Ich war so wütend und gleichzeitig auch wütend auf mich, ich hatte eigentlich gewusst, dass sie keine Ahnung hat, warum vertraue ich ihr noch? Es ist noch einmal gut ausgegangen, aber wir brauchen eine neue Ordnung im Centre, Madame Assana kann man für diese Verantwortung nicht brauchen. Ich überlegte mir, wie es möglich ist, mit diesem Hintergrund, im Regionalspital über viele Jahre als Hebamme zu bestehen, bis mir ein Licht aufging, Regionalspital, das grösste für vier Departemente, Ärzte und Ärztinnen während vierundzwanzig Stunden, dort führen die Hebammen nur aus, dort verordnen, dort verschreiben sie nichts, darum weiss sie nichts. Eine Konsequenz wird ein neues Papier sein, wie behandle ich die Malaria bei einer schwangeren Frau. Ich lerne sehr viel! Nach diesen wenigen Wochen, werde ich mich mit Malaria und Typhus auskennen, und schon jetzt, weiss ich oft mehr als die Spezialistinnen hier. Somit sind wir wieder beim Thema Ausbildung angelangt. Hier muss die Entwicklungshilfe ansetzen! Ich bin mir sicher, dass eine gute, fundierte Ausbildung Einfluss auf das gesammte Gesundheitssystem hätte, denn wer kompetent ist in seinem Beruf, der beziehungsweise die bringt den Berufsstolz mit in ihren Arbeitsalltag und gibt sich nicht mit stümperhafter Arbeit zufrieden.

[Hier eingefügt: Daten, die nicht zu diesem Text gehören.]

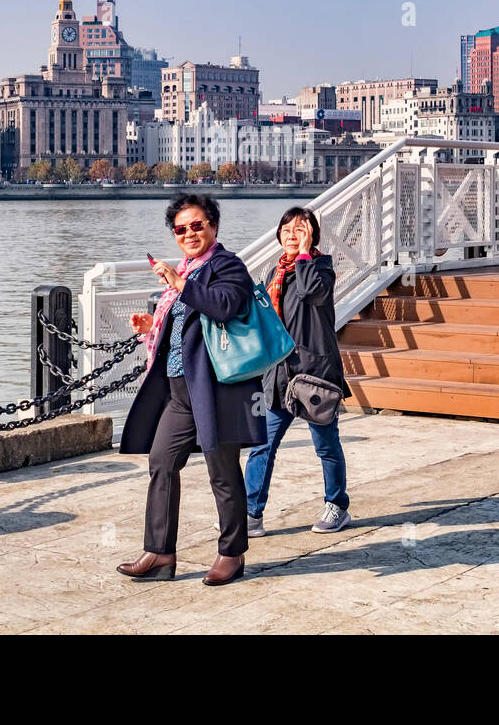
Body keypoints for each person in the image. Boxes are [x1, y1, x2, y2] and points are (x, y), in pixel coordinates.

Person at [117, 193, 266, 586]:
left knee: (222, 472)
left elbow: (225, 306)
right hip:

Zum Abschluss noch die Geschichte, wie ging es weiter mit unserem dicken Freund, dem Chef du District de la Santé in Foumban. Omar war heute wieder einmal dort und legte ihm das Dossier auf seinen Schreibtisch. Der, ach so liebe, kompetente, in keiner Form korrupte, Chef de District de la Santé nahm das Dossier und blätterte es gemächlich durch, kontrollierte jedes Dokument und hielt Ausschau nach einem Couvert und zwar nach einem besonderen Couvert, einem Luftpostumschlag, denn die signalisieren eine grosse Motivation, aber, dumm gelaufen, da war kein Luftpostumschlag, tja, dann halt wieder die alte Leier, das CSI steht zu nahe. Die Geschichte beschwor bei mir die Erinnerung an ein Spiel herauf, Kuhhandel, bei einigen von euch sicher bekannt, für die anderen kurz, es geht darum Tiere zu kaufen und zwar ein Quartett von jeder Sorte, um sich gegenseitig die Tiere abzukaufen geht man einen Kuhhandel ein, das heisst, man bezahlt bedeckt, ein Stapel Geld, ohne dass der mutmassliche Verkäufer, beziehungsweise mutmassliche Käufer weiss wie viel im Stapel ist. So ist es bei diesen Couverts, die nimmt man, ohne zu wissen wieviel drinn ist. Also warum eigentlich nicht einen schönen Luftpostumschlag gefüllt mit dummen Sprüchen, weissem Papier, Fotos von korrupten Politikern ins Dossier legen? Hinterher kann er sich nämlich nicht beschweren, weil sonst muss er zugeben, dass er korrupt ist und seine Unterschrift auf der Eingangsquittung bei der nächsthöheren Instanz wieder zurück fordern. Gut, er könnte sagen, er habe k.o. Tropfen bekommen. Aber so ein Gruss wie „liebe Grüsse von der Antikorruptionsbehörde“ in seinem Umschlag wäre schon schön.